Utilisation abusive de la fonction d'exécution automatique
Huntress pense que l'un des exploits abuse de la vulnérabilité de téléchargement de fichier pour déposer un fichier appelé healthchecktemplate.txt dans un sous-répertoire appelé autorun du dossier de l'application. Les fichiers présents dans le dossier sont automatiquement traités par les applications Cleo. Après inspection, ce fichier malveillant invoque la fonction d'importation native du logiciel Cleo pour traiter un autre fichier déposé dans le dossier temporaire du disque et appelé LexiCom6836057879780436035.tmp (le nom peut varier d'un exploit à l'autre). Malgré son extension .tmp, ce fichier est en fait une archive ZIP qui contient un sous-répertoire appelé hosts avec un fichier appelé mail.xml. Le fichier .xml sert de fichier de configuration pour une fonction qui permet, semble-t-il, de créer une autre connexion à une boîte aux lettres dans le logiciel Cleo. Lorsqu'il est importé, ce fichier exécute les commandes stockées dans sa déclaration , en l'occurrence une commande PowerShell malveillante.
« Ce processus est relié à une adresse IP externe pour récupérer des fichiers JAR en vue d'une post-exploitation continue », ont expliqué les chercheurs. « Ces fichiers JAR contiennent des fonctionnalités de type webshell pour la persistance sur le terminal. Nous avons observé que les attaquants supprimaient ensuite ces fichiers JAR après leur exécution afin de prolonger leurs attaques et de rester relativement discrets. » Les chercheurs ont noté que certains fichiers avaient déjà été supprimés par les attaquants avant de pouvoir être récupérés pour analyse, mais un fichier journal appelé LexiCom.dbg devrait contenir des traces sur les fichiers d'exécution automatique exécutés. Les chercheurs ont également vu les attaquants en train d'effectuer une reconnaissance de l'Active Directory à l’aide de l’outil de ligne de commande nltest.exe, présent sur les serveurs Windows et utilisé pour énumérer les contrôleurs de domaine.
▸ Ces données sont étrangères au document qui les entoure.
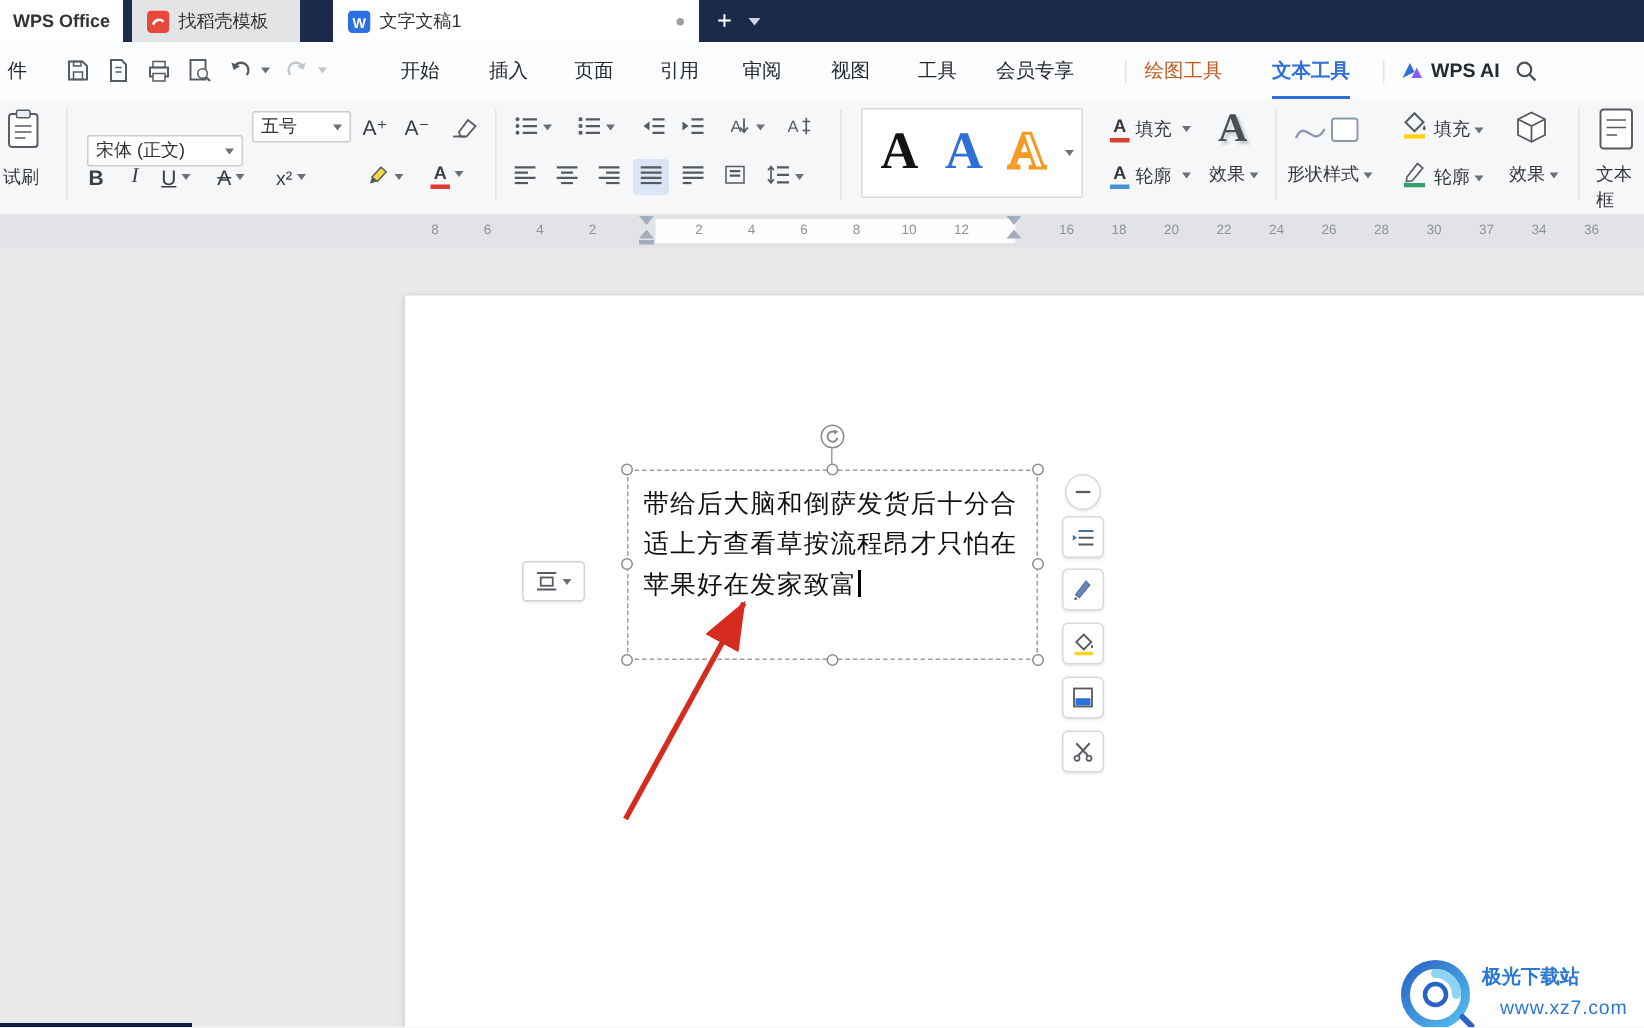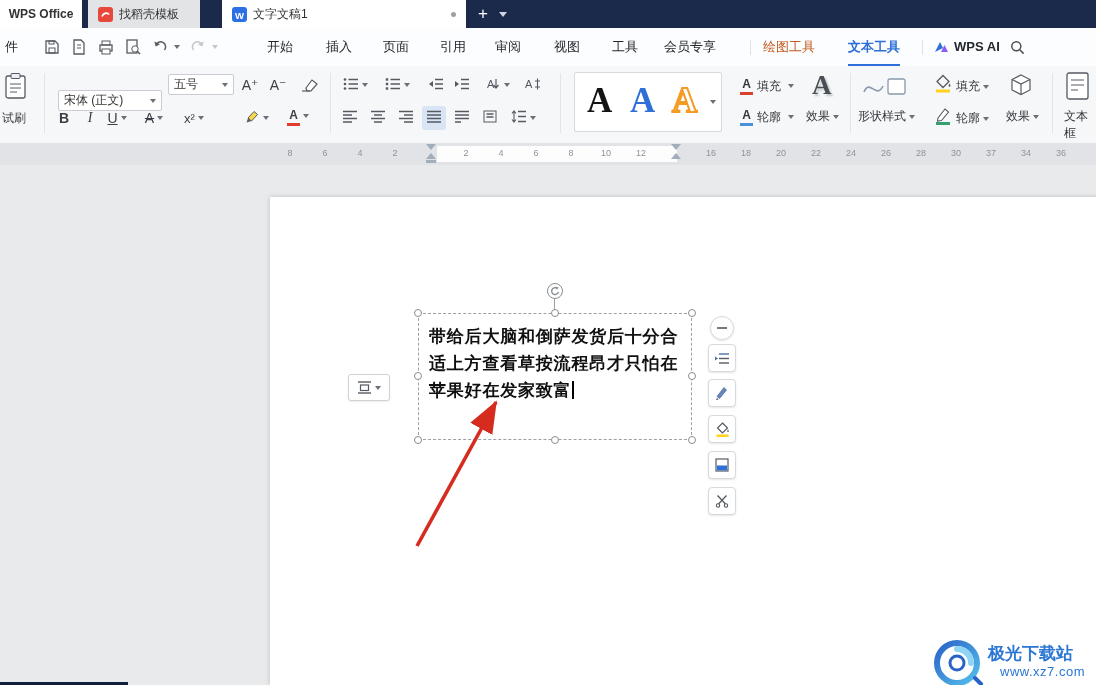"带给后大脑和倒萨发货后十分合" .tb-text { font-weight: bold -> none }
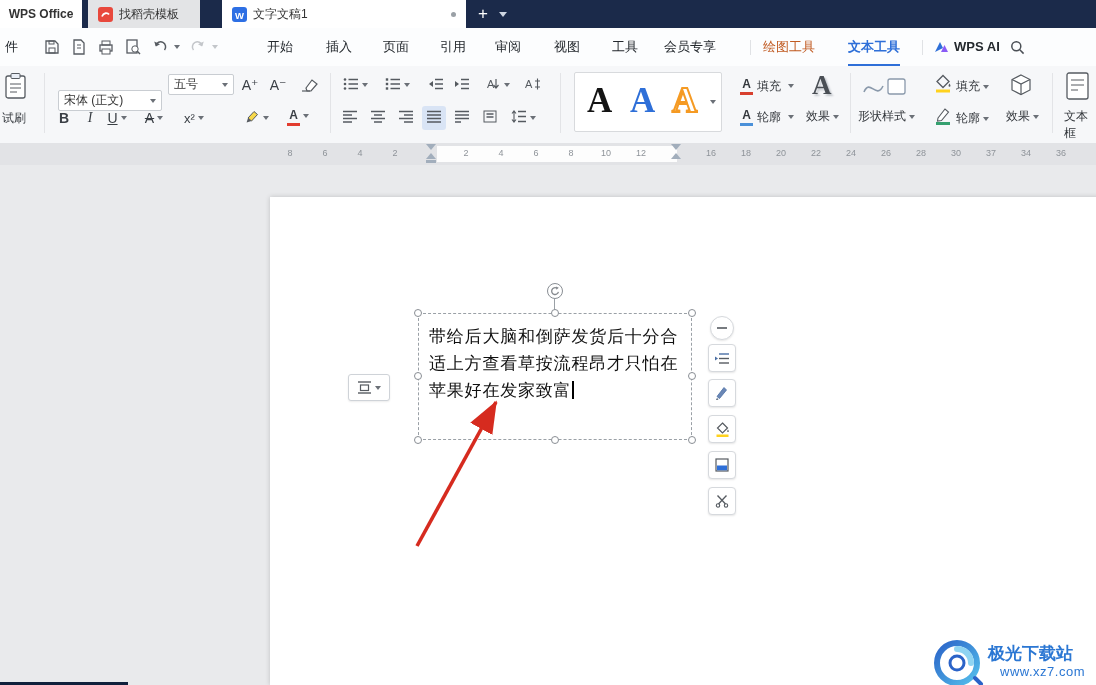"极光下载站" .wm-name { font-size: 17px -> 13px }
Isoler les serveurs pour atténuer le problème
En attendant la disponibilité du correctif, il est possible de désactiver la fonction de répertoire d'exécution automatique dans la configuration du logiciel Cleo. Pour cela, Huntress explique qu’il faut sélectionner « Options » dans le menu « Configuration » du logiciel et supprimer le contenu du champ « Répertoire d'exécution automatique » (Autorun Directory) dans le panneau « Autres ». Cependant, cette suppression n'empêchera pas l'exploitation de la vulnérabilité de téléchargement arbitraire de fichiers. Selon Rapid7, la meilleure approche est d'isoler de l'Internet les serveurs équipés du logiciel concerné ou de placer un pare-feu devant eux.
Les équipes de sécurité devraient également rechercher des traces de cet exploit sur leurs serveurs Cleo en inspectant le fichier journal ou en recherchant la présence d'un fichier main.xml ou d'un fichier 60282967-dc91-40ef-a34c-38e992509c2c.xml contenant des commandes PowerShell. Cette dernière attaque contre les produits Cleo montre que les solutions de transfert de fichiers gérées (MFT) sont toujours une cible d’intérêt pour les attaquants. Des groupes de ransomware ont déjà exploité des vulnérabilités dans les dispositifs Accellion File Transfer Appliance (FTA) en 2020 et 2021, dans les serveurs Fortra/Linoma GoAnywhere MFT au début de 2023 et dans les déploiements MOVEit Transfer en mai 2023.